You’ll be pleased to hear I won’t be talking about IoT. Why? Because retailers don’t talk about it, and I don’t want to fuel the hype until we see what actually happens. Besides, there’s a lot more that needs fixing in-store and online first.

1.Workforce management

Labour costs will bite even deeper this year, and while we talk euphemistically about redistribution of staff to higher value tasks, we really mean fewer jobs, which tracks the BRC’s 2016 prediction that a third of jobs in retail will go by 2025.

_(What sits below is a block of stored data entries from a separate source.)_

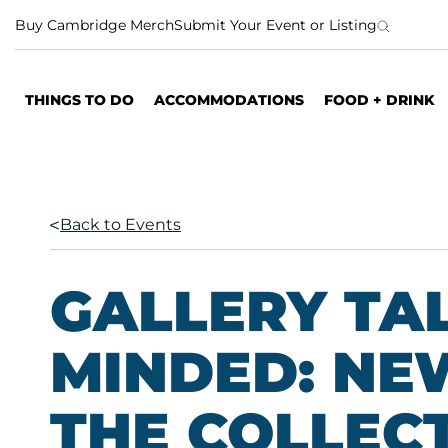
S
Buy Cambridge Merch
Submit Your Event or Listing
k
i
p
THINGS TO DO
ACCOMMODATIONS
FOOD + DRINK
t
o
c
o
n
Back to Events
t
e
n
GALLERY TA
t
MINDED: NE
THE COLLEC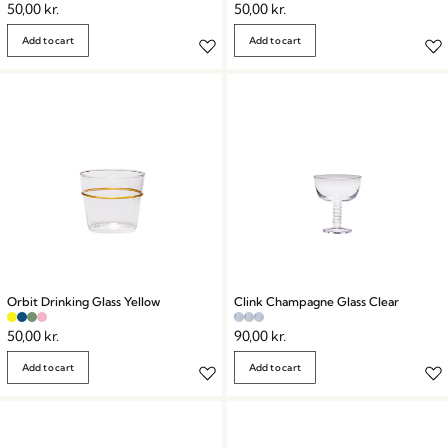
50,00
kr.
50,00
kr.
Add to cart
Add to cart
Orbit Drinking Glass Yellow
Clink Champagne Glass Clear
50,00
kr.
90,00
kr.
Add to cart
Add to cart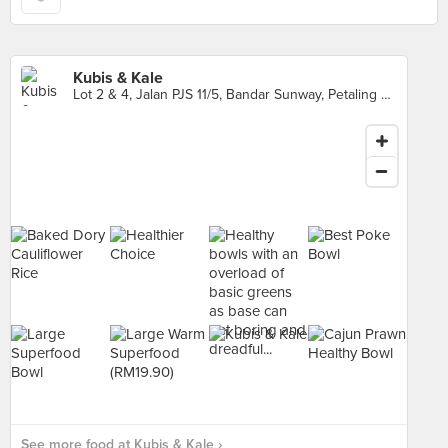
Kubis & Kale
Lot 2 & 4, Jalan PJS 11/5, Bandar Sunway, Petaling Jaya
See more food at Kubis & Kale ›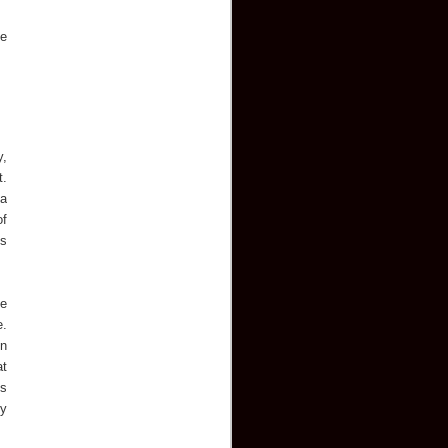
he
y,
t.
 a
of
ts
he
e.
in
at
es
ey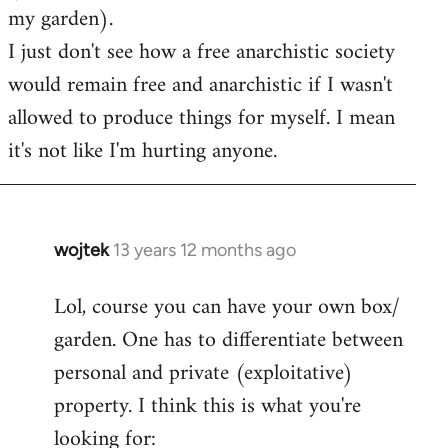
my garden).
I just don't see how a free anarchistic society
would remain free and anarchistic if I wasn't
allowed to produce things for myself. I mean
it's not like I'm hurting anyone.
wojtek
13 years 12 months ago
In
reply
Lol, course you can have your own box/
to
garden. One has to differentiate between
Welcome
by
personal and private (exploitative)
libcom.org
property. I think this is what you're
looking for: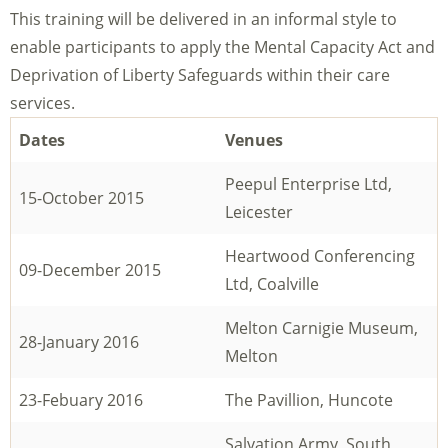
This training will be delivered in an informal style to
enable participants to apply the Mental Capacity Act and
Deprivation of Liberty Safeguards within their care
services.
Dates
Venues
Peepul Enterprise Ltd,
15-October 2015
Leicester
Heartwood Conferencing
09-December 2015
Ltd, Coalville
Melton Carnigie Museum,
28-January 2016
Melton
23-Febuary 2016
The Pavillion, Huncote
Salvation Army, South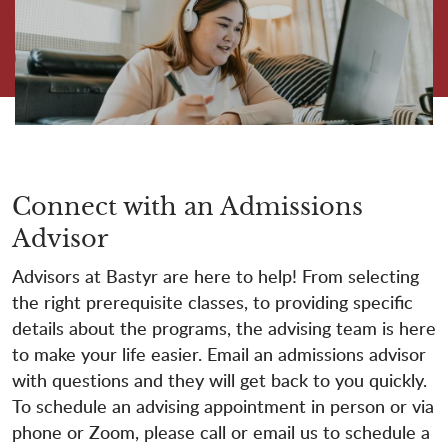
Connect with an Admissions
Advisor
Advisors at Bastyr are here to help! From selecting
the right prerequisite classes, to providing specific
details about the programs, the advising team is here
to make your life easier. Email an admissions advisor
with questions and they will get back to you quickly.
To schedule an advising appointment in person or via
phone or Zoom, please call or email us to schedule a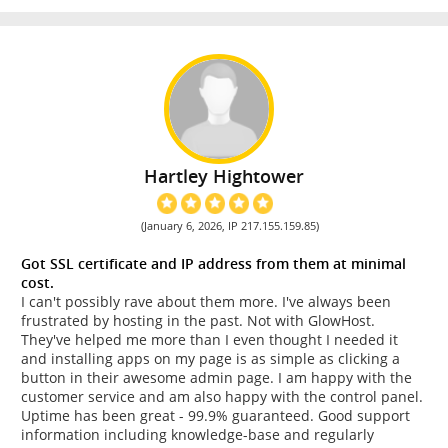
Hartley Hightower
(January 6, 2026, IP 217.155.159.85)
Got SSL certificate and IP address from them at minimal
cost.
I can't possibly rave about them more. I've always been
frustrated by hosting in the past. Not with GlowHost.
They've helped me more than I even thought I needed it
and installing apps on my page is as simple as clicking a
button in their awesome admin page. I am happy with the
customer service and am also happy with the control panel.
Uptime has been great - 99.9% guaranteed. Good support
information including knowledge-base and regularly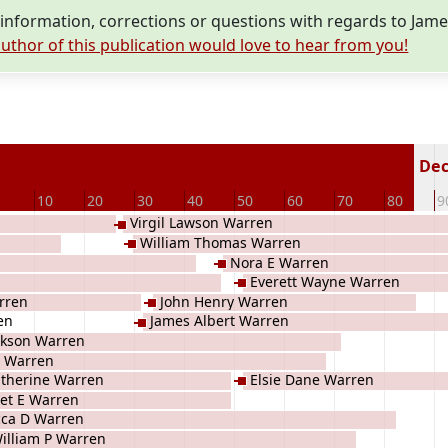
nformation, corrections or questions with regards to Jam
uthor of this publication would love to hear from you!
Dec
10
20
30
40
50
60
70
80
9
Virgil Lawson Warren
William Thomas Warren
Nora E Warren
Everett Wayne Warren
rren
John Henry Warren
en
James Albert Warren
ckson Warren
 Warren
therine Warren
Elsie Dane Warren
et E Warren
ca D Warren
illiam P Warren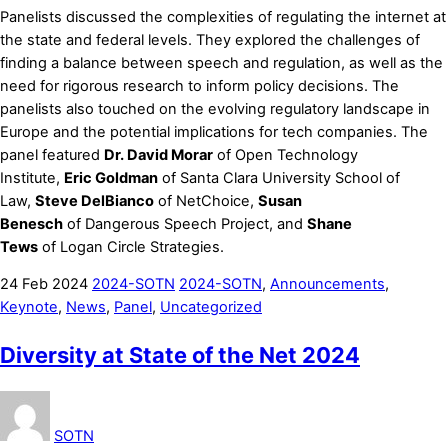
Panelists discussed the complexities of regulating the internet at
the state and federal levels. They explored the challenges of
finding a balance between speech and regulation, as well as the
need for rigorous research to inform policy decisions. The
panelists also touched on the evolving regulatory landscape in
Europe and the potential implications for tech companies. The
panel featured
Dr. David Morar
of Open Technology
Institute,
Eric Goldman
of Santa Clara University School of
Law,
Steve DelBianco
of NetChoice,
Susan
Benesch
of Dangerous Speech Project, and
Shane
Tews
of Logan Circle Strategies.
24
Feb
2024
2024-SOTN
2024-SOTN
,
Announcements
,
Keynote
,
News
,
Panel
,
Uncategorized
Diversity at State of the Net 2024
SOTN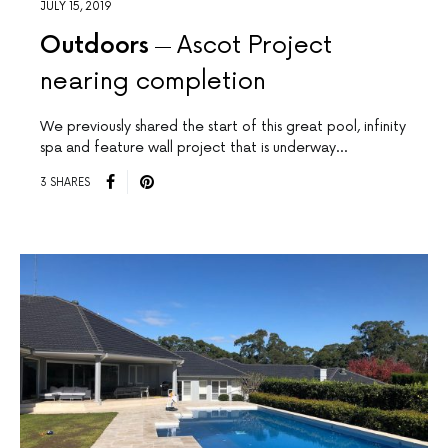
JULY 15, 2019
Outdoors
Ascot Project
nearing completion
We previously shared the start of this great pool, infinity
spa and feature wall project that is underway…
3 SHARES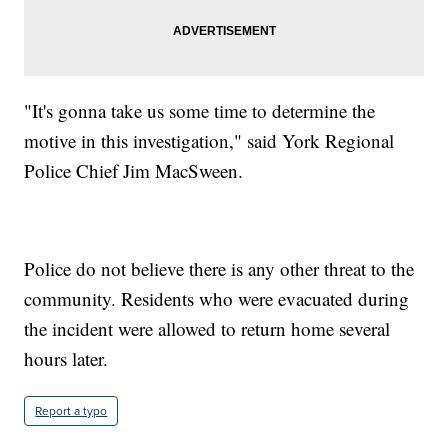
"It's gonna take us some time to determine the
motive in this investigation," said York Regional
Police Chief Jim MacSween.
Police do not believe there is any other threat to the
community. Residents who were evacuated during
the incident were allowed to return home several
hours later.
Report a typo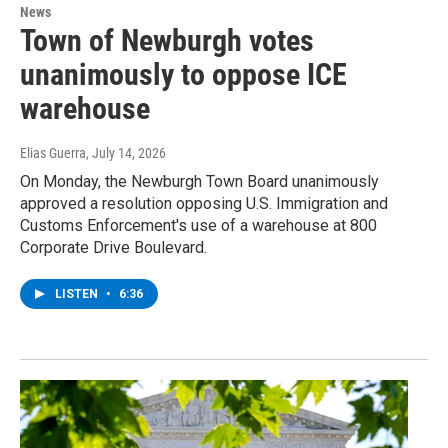
News
Town of Newburgh votes
unanimously to oppose ICE
warehouse
Elias Guerra
, July 14, 2026
On Monday, the Newburgh Town Board unanimously
approved a resolution opposing U.S. Immigration and
Customs Enforcement's use of a warehouse at 800
Corporate Drive Boulevard.
LISTEN
•
6:36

As workforce management systems vendors, the obvious owners of the tech problem, avoid the topic, great opportunities arise for tech companies that optimise labour, equip staff with tech, connect the touchpoints generating behaviour data in-store, and enable consumers to operate at their leisure. However, they must hone their proposition around the real challenges facing retailers, not just talk about customer experience.

2.Mobile apps

The customer is taking control of their online experience and retailers need to roll with it. Mobile apps are the ultimate shop window, through which consumers can pretty much manage their entire retail life. This isn’t the death of the store but its rebirth, with a digital primary interface. This is about delivering commerce, loyalty, payments and marketing seamlessly. The prizes will go to the vendors who understand this, then build on it.

3.Machine learning

Some people feel the same about machine learning as IoT, but machine learning-enabled tech vendors at least come to market with real-life retail solutions, like sourcing, merchandising and replenishment through the supply chain, and personalised marketing at the front end. ML plays directly to two of retail’s biggest challenges and profit opportunities – the ability to stock better and sell better.

4.Artificial intelligence

A huge misnomer, as the intelligence isn’t artificial, just delivered by machine. From a retail-oriented perspective, it’s how some vendors are able to use data to blend the human and the artificial, analogue and digital, around the real voice of the customer. Vendors operating in this space can reduce labour costs as AI potentially replaces call centre agents. Few, however, can offer tech to manage the entire customer journey, identifying a huge opportunity for retailers that can decide who owns the problem rather than squabbling between operations, marketing, customer service and IT.

5.Last Mile

More of a prayer than a prediction – because which retailer doesn’t want to fix the one part of the order they don’t fully control? Right now the market is crowded with solutions optimising elements of the journey – but don’t integrate. A handful of disruptors almost certainly have the answer to create de facto standards for click-and-collect at the point of sale as one major fix, but they face the entrenched mind-set set off those happy with the status quo, still partnering in ways that built on an old model of fulfilment. An area that is ripe for disruption once retailers stop letting the incumbents managing their expectations down.